The last time Vani felt like a teenager was June 17, 1994. She was 22.

She and Prashanth had just gotten married. She took a bus into the city to join him for lunch but by the time she got there, Leetha, his secretary, said he was stuck in meetings through the afternoon.

Leetha had exactly three piercings: two on one ear, and a cartilage on the other. Vani guessed she was in her 50s, by the way her roots were starting to lose their red. She wore velvet almost every day.

“But sweetie,” Leetha said. She was smoking, her eyes fixed on the tiny box TV at the edge of her desk. “You should stay. You’re not going to want to miss this.” She pointed with her acrylics, the length of them almost touching the screen.

“What is that?” Vani had only been in the States for six months. She moved just after the wedding and met Leetha soon after. Leetha taught her how to read the DDOT schedule and which panties made her look like she wasn’t wearing any.
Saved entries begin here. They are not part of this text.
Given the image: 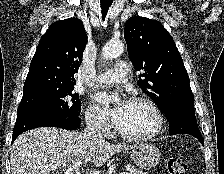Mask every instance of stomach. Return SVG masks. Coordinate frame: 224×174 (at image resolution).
Masks as SVG:
<instances>
[{"label": "stomach", "instance_id": "stomach-1", "mask_svg": "<svg viewBox=\"0 0 224 174\" xmlns=\"http://www.w3.org/2000/svg\"><path fill=\"white\" fill-rule=\"evenodd\" d=\"M130 157L139 168L151 169L159 163L161 153L155 145L141 143L131 150Z\"/></svg>", "mask_w": 224, "mask_h": 174}]
</instances>
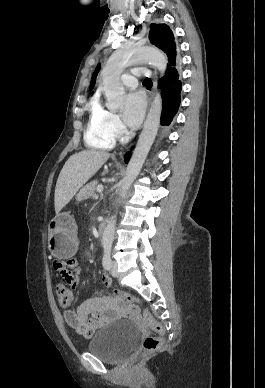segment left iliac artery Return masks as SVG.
Returning a JSON list of instances; mask_svg holds the SVG:
<instances>
[{
  "mask_svg": "<svg viewBox=\"0 0 265 388\" xmlns=\"http://www.w3.org/2000/svg\"><path fill=\"white\" fill-rule=\"evenodd\" d=\"M103 267L106 270H110L111 268V245L105 244L104 245V255L102 259Z\"/></svg>",
  "mask_w": 265,
  "mask_h": 388,
  "instance_id": "1",
  "label": "left iliac artery"
}]
</instances>
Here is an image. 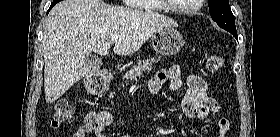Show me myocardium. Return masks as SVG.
<instances>
[{"mask_svg":"<svg viewBox=\"0 0 280 137\" xmlns=\"http://www.w3.org/2000/svg\"><path fill=\"white\" fill-rule=\"evenodd\" d=\"M203 6V0H198L197 4L193 7H189V8H176L167 4H164V7L173 12V13H177V14H192L195 13L197 11H199Z\"/></svg>","mask_w":280,"mask_h":137,"instance_id":"myocardium-1","label":"myocardium"}]
</instances>
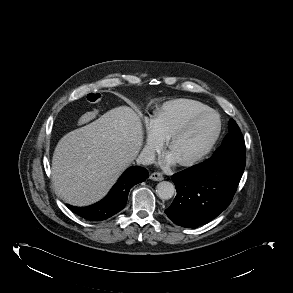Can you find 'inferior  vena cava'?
I'll list each match as a JSON object with an SVG mask.
<instances>
[{
  "label": "inferior vena cava",
  "mask_w": 293,
  "mask_h": 293,
  "mask_svg": "<svg viewBox=\"0 0 293 293\" xmlns=\"http://www.w3.org/2000/svg\"><path fill=\"white\" fill-rule=\"evenodd\" d=\"M137 164L151 165L155 162V152L150 148H144L137 158Z\"/></svg>",
  "instance_id": "obj_1"
}]
</instances>
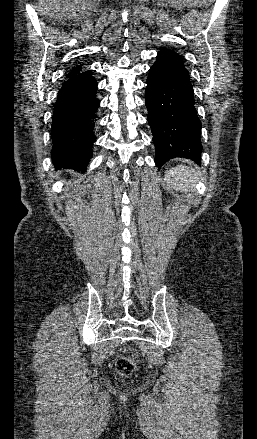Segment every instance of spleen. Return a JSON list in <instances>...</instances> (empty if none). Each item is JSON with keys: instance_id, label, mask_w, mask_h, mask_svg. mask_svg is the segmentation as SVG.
Masks as SVG:
<instances>
[{"instance_id": "obj_1", "label": "spleen", "mask_w": 257, "mask_h": 439, "mask_svg": "<svg viewBox=\"0 0 257 439\" xmlns=\"http://www.w3.org/2000/svg\"><path fill=\"white\" fill-rule=\"evenodd\" d=\"M198 178V174L192 167L180 165L167 171L165 180L169 186L181 191H191Z\"/></svg>"}]
</instances>
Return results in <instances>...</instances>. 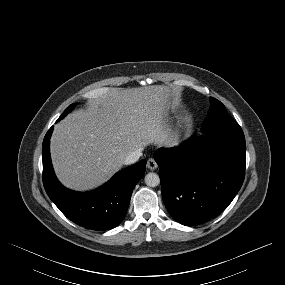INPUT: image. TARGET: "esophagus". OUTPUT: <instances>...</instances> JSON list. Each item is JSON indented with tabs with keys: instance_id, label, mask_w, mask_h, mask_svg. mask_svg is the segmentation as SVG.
Segmentation results:
<instances>
[{
	"instance_id": "34e87169",
	"label": "esophagus",
	"mask_w": 285,
	"mask_h": 285,
	"mask_svg": "<svg viewBox=\"0 0 285 285\" xmlns=\"http://www.w3.org/2000/svg\"><path fill=\"white\" fill-rule=\"evenodd\" d=\"M147 167H148V169L153 171V170L157 169L158 164H157V162L153 158H150L147 161Z\"/></svg>"
}]
</instances>
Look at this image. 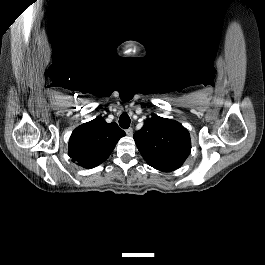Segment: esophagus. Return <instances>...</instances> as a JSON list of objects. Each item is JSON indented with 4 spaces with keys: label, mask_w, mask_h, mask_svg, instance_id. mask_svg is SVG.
I'll use <instances>...</instances> for the list:
<instances>
[{
    "label": "esophagus",
    "mask_w": 265,
    "mask_h": 265,
    "mask_svg": "<svg viewBox=\"0 0 265 265\" xmlns=\"http://www.w3.org/2000/svg\"><path fill=\"white\" fill-rule=\"evenodd\" d=\"M126 134L128 135V136H132V134H133V129L130 127V128H128V129H126Z\"/></svg>",
    "instance_id": "1"
}]
</instances>
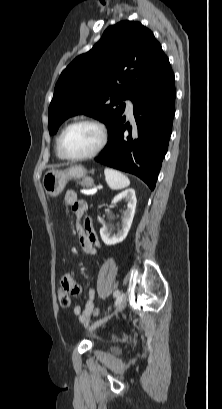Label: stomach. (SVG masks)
I'll use <instances>...</instances> for the list:
<instances>
[{
    "label": "stomach",
    "instance_id": "0dacf381",
    "mask_svg": "<svg viewBox=\"0 0 222 409\" xmlns=\"http://www.w3.org/2000/svg\"><path fill=\"white\" fill-rule=\"evenodd\" d=\"M87 175L82 165H72L65 170L52 169L47 171L42 179V186L47 196H58L69 180H79Z\"/></svg>",
    "mask_w": 222,
    "mask_h": 409
}]
</instances>
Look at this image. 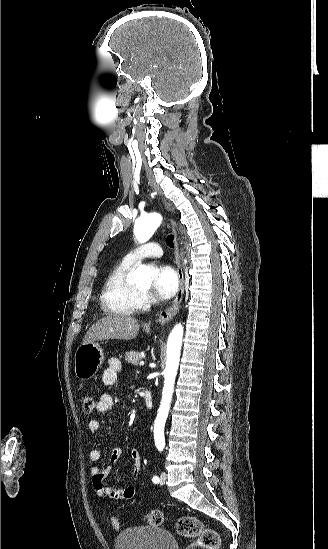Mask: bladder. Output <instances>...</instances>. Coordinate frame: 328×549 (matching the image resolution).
<instances>
[{"label": "bladder", "mask_w": 328, "mask_h": 549, "mask_svg": "<svg viewBox=\"0 0 328 549\" xmlns=\"http://www.w3.org/2000/svg\"><path fill=\"white\" fill-rule=\"evenodd\" d=\"M127 536L122 533L115 538L116 549H176L174 536L157 527L138 526Z\"/></svg>", "instance_id": "1"}]
</instances>
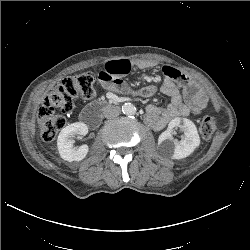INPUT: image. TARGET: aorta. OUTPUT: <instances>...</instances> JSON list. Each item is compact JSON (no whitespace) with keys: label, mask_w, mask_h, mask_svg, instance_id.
I'll list each match as a JSON object with an SVG mask.
<instances>
[{"label":"aorta","mask_w":250,"mask_h":250,"mask_svg":"<svg viewBox=\"0 0 250 250\" xmlns=\"http://www.w3.org/2000/svg\"><path fill=\"white\" fill-rule=\"evenodd\" d=\"M122 112L126 115H134L136 113V107L131 103H125L122 106Z\"/></svg>","instance_id":"762f6f07"}]
</instances>
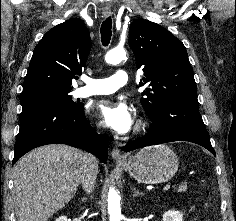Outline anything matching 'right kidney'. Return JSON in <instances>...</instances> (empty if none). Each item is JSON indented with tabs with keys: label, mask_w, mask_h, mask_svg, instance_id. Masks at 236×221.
I'll list each match as a JSON object with an SVG mask.
<instances>
[{
	"label": "right kidney",
	"mask_w": 236,
	"mask_h": 221,
	"mask_svg": "<svg viewBox=\"0 0 236 221\" xmlns=\"http://www.w3.org/2000/svg\"><path fill=\"white\" fill-rule=\"evenodd\" d=\"M56 221H68L66 216H60Z\"/></svg>",
	"instance_id": "1"
}]
</instances>
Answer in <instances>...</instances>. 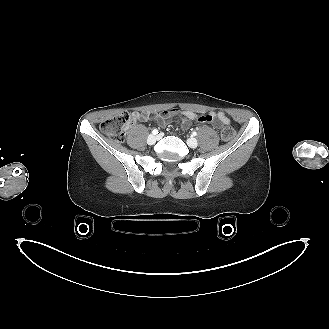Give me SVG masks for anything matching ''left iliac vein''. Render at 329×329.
I'll return each mask as SVG.
<instances>
[{
	"mask_svg": "<svg viewBox=\"0 0 329 329\" xmlns=\"http://www.w3.org/2000/svg\"><path fill=\"white\" fill-rule=\"evenodd\" d=\"M160 138V136H159ZM187 144L190 148H196L198 146V141L195 138H189Z\"/></svg>",
	"mask_w": 329,
	"mask_h": 329,
	"instance_id": "1",
	"label": "left iliac vein"
}]
</instances>
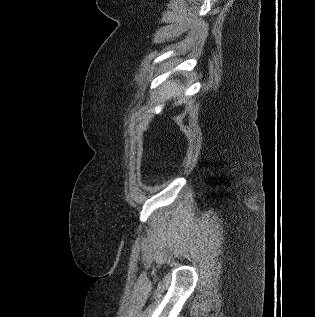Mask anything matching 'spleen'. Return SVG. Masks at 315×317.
I'll use <instances>...</instances> for the list:
<instances>
[{
  "mask_svg": "<svg viewBox=\"0 0 315 317\" xmlns=\"http://www.w3.org/2000/svg\"><path fill=\"white\" fill-rule=\"evenodd\" d=\"M182 88L180 87L179 83L168 80L166 81L158 91V97L160 101H166L171 98H175L179 94H181Z\"/></svg>",
  "mask_w": 315,
  "mask_h": 317,
  "instance_id": "3e777b00",
  "label": "spleen"
}]
</instances>
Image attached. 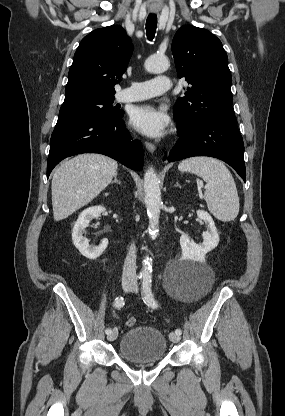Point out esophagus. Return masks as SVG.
Segmentation results:
<instances>
[{"label":"esophagus","mask_w":285,"mask_h":416,"mask_svg":"<svg viewBox=\"0 0 285 416\" xmlns=\"http://www.w3.org/2000/svg\"><path fill=\"white\" fill-rule=\"evenodd\" d=\"M145 147L150 153H153L156 150V146L153 143H150L149 141H145Z\"/></svg>","instance_id":"1"}]
</instances>
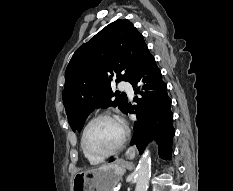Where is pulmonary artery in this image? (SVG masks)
<instances>
[{
  "mask_svg": "<svg viewBox=\"0 0 233 191\" xmlns=\"http://www.w3.org/2000/svg\"><path fill=\"white\" fill-rule=\"evenodd\" d=\"M120 87L121 89L125 90L130 97L133 96V89L130 83L123 81L120 83Z\"/></svg>",
  "mask_w": 233,
  "mask_h": 191,
  "instance_id": "1",
  "label": "pulmonary artery"
}]
</instances>
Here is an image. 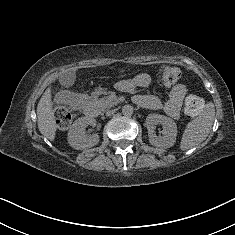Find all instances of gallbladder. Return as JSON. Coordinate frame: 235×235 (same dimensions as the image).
Segmentation results:
<instances>
[{
	"label": "gallbladder",
	"mask_w": 235,
	"mask_h": 235,
	"mask_svg": "<svg viewBox=\"0 0 235 235\" xmlns=\"http://www.w3.org/2000/svg\"><path fill=\"white\" fill-rule=\"evenodd\" d=\"M72 82L65 83L64 86L70 85Z\"/></svg>",
	"instance_id": "gallbladder-1"
}]
</instances>
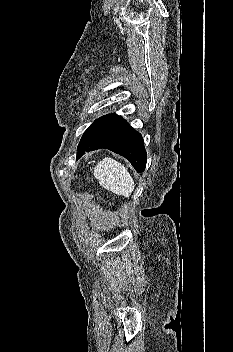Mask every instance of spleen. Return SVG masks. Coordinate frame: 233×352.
<instances>
[{"label": "spleen", "mask_w": 233, "mask_h": 352, "mask_svg": "<svg viewBox=\"0 0 233 352\" xmlns=\"http://www.w3.org/2000/svg\"><path fill=\"white\" fill-rule=\"evenodd\" d=\"M93 174L103 188L116 195L129 197L134 191L135 183L127 168L112 158H103Z\"/></svg>", "instance_id": "spleen-1"}]
</instances>
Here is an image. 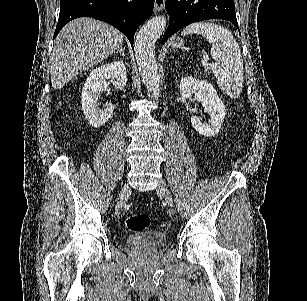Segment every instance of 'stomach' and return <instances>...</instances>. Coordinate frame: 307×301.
Listing matches in <instances>:
<instances>
[{
	"mask_svg": "<svg viewBox=\"0 0 307 301\" xmlns=\"http://www.w3.org/2000/svg\"><path fill=\"white\" fill-rule=\"evenodd\" d=\"M173 46H182L181 40H175V42H172Z\"/></svg>",
	"mask_w": 307,
	"mask_h": 301,
	"instance_id": "stomach-1",
	"label": "stomach"
}]
</instances>
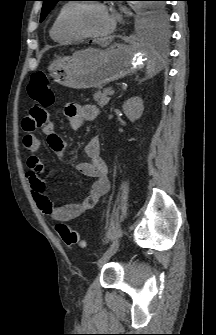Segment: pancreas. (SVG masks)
<instances>
[{
    "label": "pancreas",
    "instance_id": "1",
    "mask_svg": "<svg viewBox=\"0 0 216 335\" xmlns=\"http://www.w3.org/2000/svg\"><path fill=\"white\" fill-rule=\"evenodd\" d=\"M111 91V88H105L102 91H97L94 94V101L101 107L103 108L108 104L110 101V97H108L109 92Z\"/></svg>",
    "mask_w": 216,
    "mask_h": 335
}]
</instances>
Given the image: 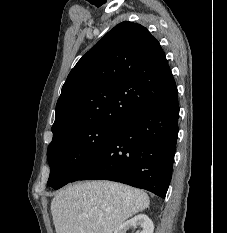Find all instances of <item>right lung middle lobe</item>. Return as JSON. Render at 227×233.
<instances>
[{
  "label": "right lung middle lobe",
  "mask_w": 227,
  "mask_h": 233,
  "mask_svg": "<svg viewBox=\"0 0 227 233\" xmlns=\"http://www.w3.org/2000/svg\"><path fill=\"white\" fill-rule=\"evenodd\" d=\"M119 126L83 125L54 136L47 150L51 169L47 185L57 190L68 184L105 145Z\"/></svg>",
  "instance_id": "1"
}]
</instances>
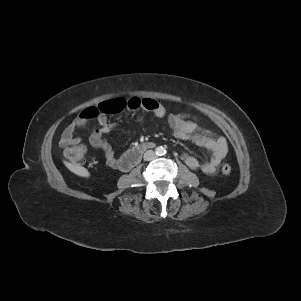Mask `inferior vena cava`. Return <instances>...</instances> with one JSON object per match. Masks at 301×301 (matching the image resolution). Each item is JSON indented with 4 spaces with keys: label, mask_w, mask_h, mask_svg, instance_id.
<instances>
[{
    "label": "inferior vena cava",
    "mask_w": 301,
    "mask_h": 301,
    "mask_svg": "<svg viewBox=\"0 0 301 301\" xmlns=\"http://www.w3.org/2000/svg\"><path fill=\"white\" fill-rule=\"evenodd\" d=\"M143 158H144L145 161H151V160H153V159L156 158V154H155L154 151L148 150V151H146V152L144 153Z\"/></svg>",
    "instance_id": "inferior-vena-cava-1"
}]
</instances>
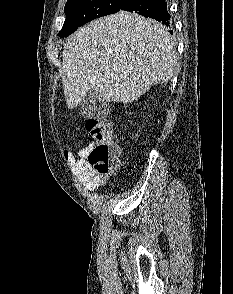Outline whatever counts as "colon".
Wrapping results in <instances>:
<instances>
[{
	"label": "colon",
	"instance_id": "1",
	"mask_svg": "<svg viewBox=\"0 0 233 294\" xmlns=\"http://www.w3.org/2000/svg\"><path fill=\"white\" fill-rule=\"evenodd\" d=\"M85 126L93 139L87 161L97 174L105 176L117 168L120 146L108 121L88 119Z\"/></svg>",
	"mask_w": 233,
	"mask_h": 294
}]
</instances>
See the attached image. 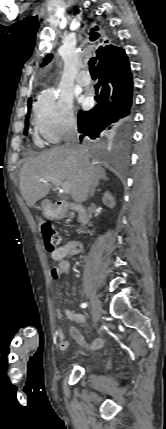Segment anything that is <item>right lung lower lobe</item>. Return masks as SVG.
Returning <instances> with one entry per match:
<instances>
[{
  "label": "right lung lower lobe",
  "instance_id": "98d812e1",
  "mask_svg": "<svg viewBox=\"0 0 166 429\" xmlns=\"http://www.w3.org/2000/svg\"><path fill=\"white\" fill-rule=\"evenodd\" d=\"M98 73L97 105L78 113L80 140L84 137L96 139L106 133L123 135L131 120L133 79L125 51L122 50L120 56L99 61Z\"/></svg>",
  "mask_w": 166,
  "mask_h": 429
}]
</instances>
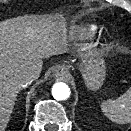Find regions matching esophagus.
Returning a JSON list of instances; mask_svg holds the SVG:
<instances>
[{
    "label": "esophagus",
    "instance_id": "1",
    "mask_svg": "<svg viewBox=\"0 0 131 131\" xmlns=\"http://www.w3.org/2000/svg\"><path fill=\"white\" fill-rule=\"evenodd\" d=\"M69 73V66L68 65H61L59 66L55 71H54V74L53 76L55 78H58V79H61V78H64L68 75Z\"/></svg>",
    "mask_w": 131,
    "mask_h": 131
}]
</instances>
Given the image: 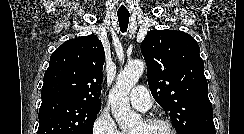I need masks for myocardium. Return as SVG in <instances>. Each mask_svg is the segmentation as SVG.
Here are the masks:
<instances>
[{
	"instance_id": "1",
	"label": "myocardium",
	"mask_w": 244,
	"mask_h": 134,
	"mask_svg": "<svg viewBox=\"0 0 244 134\" xmlns=\"http://www.w3.org/2000/svg\"><path fill=\"white\" fill-rule=\"evenodd\" d=\"M144 123L148 126L162 125L165 126L170 131L171 134H179L175 126L170 121L165 119L150 118L144 120Z\"/></svg>"
}]
</instances>
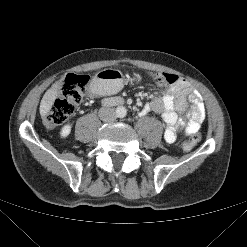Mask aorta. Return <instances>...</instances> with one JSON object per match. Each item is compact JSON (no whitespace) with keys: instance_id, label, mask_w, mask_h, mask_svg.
Here are the masks:
<instances>
[{"instance_id":"aorta-1","label":"aorta","mask_w":247,"mask_h":247,"mask_svg":"<svg viewBox=\"0 0 247 247\" xmlns=\"http://www.w3.org/2000/svg\"><path fill=\"white\" fill-rule=\"evenodd\" d=\"M115 113H116V116H117V117L123 118V117L126 116L127 110H126V108H125L124 106H118V107L116 108Z\"/></svg>"}]
</instances>
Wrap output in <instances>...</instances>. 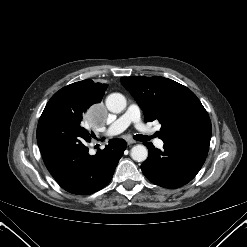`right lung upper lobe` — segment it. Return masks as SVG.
I'll use <instances>...</instances> for the list:
<instances>
[{
    "instance_id": "obj_1",
    "label": "right lung upper lobe",
    "mask_w": 247,
    "mask_h": 247,
    "mask_svg": "<svg viewBox=\"0 0 247 247\" xmlns=\"http://www.w3.org/2000/svg\"><path fill=\"white\" fill-rule=\"evenodd\" d=\"M68 87L75 88L79 92L93 97L96 101H101L104 95V91L107 88V85L101 83H94L92 80L87 79L70 84L68 85Z\"/></svg>"
}]
</instances>
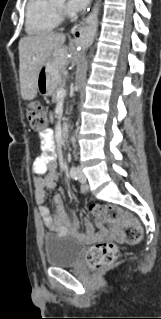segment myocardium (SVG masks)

Vani had taken to asking Leetha everything she was too embarrassed to ask Prashanth.

What is that?” Leetha turned to her, smoke ribboning through her graying curls. “Oh, now you’ve got to stay.” She tapped the TV with her cigarette. “This, baby,” ash crumbled onto the desk, “this is America.”

On the screen was a white Bronco sailing down the 405.

“Who’s in there?” Vani asked. She dropped her bags and pulled up a chair, rolling into the space beside Leetha.

“That’s O.J., baby.” Leetha leaned back, exhaling to the ceiling.

“Who?” The name sounded familiar, like something Vani had heard in whispers around her.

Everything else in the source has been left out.